Items from a data source
▬▬▬▬▬▬▬▬▬▬

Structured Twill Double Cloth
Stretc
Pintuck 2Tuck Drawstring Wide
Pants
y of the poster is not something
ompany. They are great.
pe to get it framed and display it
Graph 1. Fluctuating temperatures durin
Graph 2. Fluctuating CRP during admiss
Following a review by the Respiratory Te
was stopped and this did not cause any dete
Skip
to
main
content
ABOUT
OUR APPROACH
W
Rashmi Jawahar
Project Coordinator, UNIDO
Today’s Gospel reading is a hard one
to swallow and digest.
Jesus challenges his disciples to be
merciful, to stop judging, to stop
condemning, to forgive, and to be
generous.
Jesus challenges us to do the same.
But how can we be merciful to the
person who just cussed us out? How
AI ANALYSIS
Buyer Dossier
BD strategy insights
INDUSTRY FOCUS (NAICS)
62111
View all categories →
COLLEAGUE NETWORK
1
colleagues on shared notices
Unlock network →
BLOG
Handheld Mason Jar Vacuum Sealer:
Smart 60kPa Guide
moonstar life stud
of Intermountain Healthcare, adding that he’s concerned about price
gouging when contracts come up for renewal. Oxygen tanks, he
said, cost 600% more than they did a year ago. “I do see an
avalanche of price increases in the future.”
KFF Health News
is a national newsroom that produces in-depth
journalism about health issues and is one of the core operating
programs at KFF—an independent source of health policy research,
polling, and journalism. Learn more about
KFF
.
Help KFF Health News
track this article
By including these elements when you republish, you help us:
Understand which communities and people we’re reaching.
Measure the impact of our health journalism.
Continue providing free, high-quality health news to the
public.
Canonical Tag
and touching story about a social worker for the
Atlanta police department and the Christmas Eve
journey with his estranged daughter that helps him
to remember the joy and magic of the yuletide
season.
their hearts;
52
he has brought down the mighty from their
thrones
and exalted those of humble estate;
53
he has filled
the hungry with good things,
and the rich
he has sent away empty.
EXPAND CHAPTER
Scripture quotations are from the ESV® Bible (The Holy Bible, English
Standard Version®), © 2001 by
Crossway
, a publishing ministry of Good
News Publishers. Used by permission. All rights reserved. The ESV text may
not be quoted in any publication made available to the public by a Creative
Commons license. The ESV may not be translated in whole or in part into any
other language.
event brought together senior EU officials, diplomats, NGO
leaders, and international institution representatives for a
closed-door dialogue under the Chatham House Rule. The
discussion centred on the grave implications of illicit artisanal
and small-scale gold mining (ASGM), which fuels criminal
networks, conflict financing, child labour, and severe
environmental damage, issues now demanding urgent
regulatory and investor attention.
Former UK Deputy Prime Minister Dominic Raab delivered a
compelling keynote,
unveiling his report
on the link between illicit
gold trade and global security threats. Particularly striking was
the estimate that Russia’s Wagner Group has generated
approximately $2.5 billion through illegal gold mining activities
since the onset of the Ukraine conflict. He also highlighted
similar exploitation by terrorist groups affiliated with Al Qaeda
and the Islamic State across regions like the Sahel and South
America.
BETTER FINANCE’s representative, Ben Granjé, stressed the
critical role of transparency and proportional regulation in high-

▬▬▬▬▬▬▬▬▬▬

» **Problem**:
Going line by line, set down the data above exactly as given.

» **Answer for this exercise**:
Structured Twill Double Cloth
Stretc
Pintuck 2Tuck Drawstring Wide
Pants
y of the poster is not something
ompany. They are great.
pe to get it framed and display it
Graph 1. Fluctuating temperatures durin
Graph 2. Fluctuating CRP during admiss
Following a review by the Respiratory Te
was stopped and this did not cause any dete
Skip
to
main
content
ABOUT
OUR APPROACH
W
Rashmi Jawahar
Project Coordinator, UNIDO
Today’s Gospel reading is a hard one
to swallow and digest.
Jesus challenges his disciples to be
merciful, to stop judging, to stop
condemning, to forgive, and to be
generous.
Jesus challenges us to do the same.
But how can we be merciful to the
person who just cussed us out? How
AI ANALYSIS
Buyer Dossier
BD strategy insights
INDUSTRY FOCUS (NAICS)
62111
View all categories →
COLLEAGUE NETWORK
1
colleagues on shared notices
Unlock network →
BLOG
Handheld Mason Jar Vacuum Sealer:
Smart 60kPa Guide
moonstar life stud
of Intermountain Healthcare, adding that he’s concerned about price
gouging when contracts come up for renewal. Oxygen tanks, he
said, cost 600% more than they did a year ago. “I do see an
avalanche of price increases in the future.”
KFF Health News
is a national newsroom that produces in-depth
journalism about health issues and is one of the core operating
programs at KFF—an independent source of health policy research,
polling, and journalism. Learn more about
KFF
.
Help KFF Health News
track this article
By including these elements when you republish, you help us:
Understand which communities and people we’re reaching.
Measure the impact of our health journalism.
Continue providing free, high-quality health news to the
public.
Canonical Tag
and touching story about a social worker for the
Atlanta police department and the Christmas Eve
journey with his estranged daughter that helps him
to remember the joy and magic of the yuletide
season.
their hearts;
52
he has brought down the mighty from their
thrones
and exalted those of humble estate;
53
he has filled
the hungry with good things,
and the rich
he has sent away empty.
EXPAND CHAPTER
Scripture quotations are from the ESV® Bible (The Holy Bible, English
Standard Version®), © 2001 by
Crossway
, a publishing ministry of Good
News Publishers. Used by permission. All rights reserved. The ESV text may
not be quoted in any publication made available to the public by a Creative
Commons license. The ESV may not be translated in whole or in part into any
other language.
event brought together senior EU officials, diplomats, NGO
leaders, and international institution representatives for a
closed-door dialogue under the Chatham House Rule. The
discussion centred on the grave implications of illicit artisanal
and small-scale gold mining (ASGM), which fuels criminal
networks, conflict financing, child labour, and severe
environmental damage, issues now demanding urgent
regulatory and investor attention.
Former UK Deputy Prime Minister Dominic Raab delivered a
compelling keynote,
unveiling his report
on the link between illicit
gold trade and global security threats. Particularly striking was
the estimate that Russia’s Wagner Group has generated
approximately $2.5 billion through illegal gold mining activities
since the onset of the Ukraine conflict. He also highlighted
similar exploitation by terrorist groups affiliated with Al Qaeda
and the Islamic State across regions like the Sahel and South
America.
BETTER FINANCE’s representative, Ben Granjé, stressed the
critical role of transparency and proportional regulation in high-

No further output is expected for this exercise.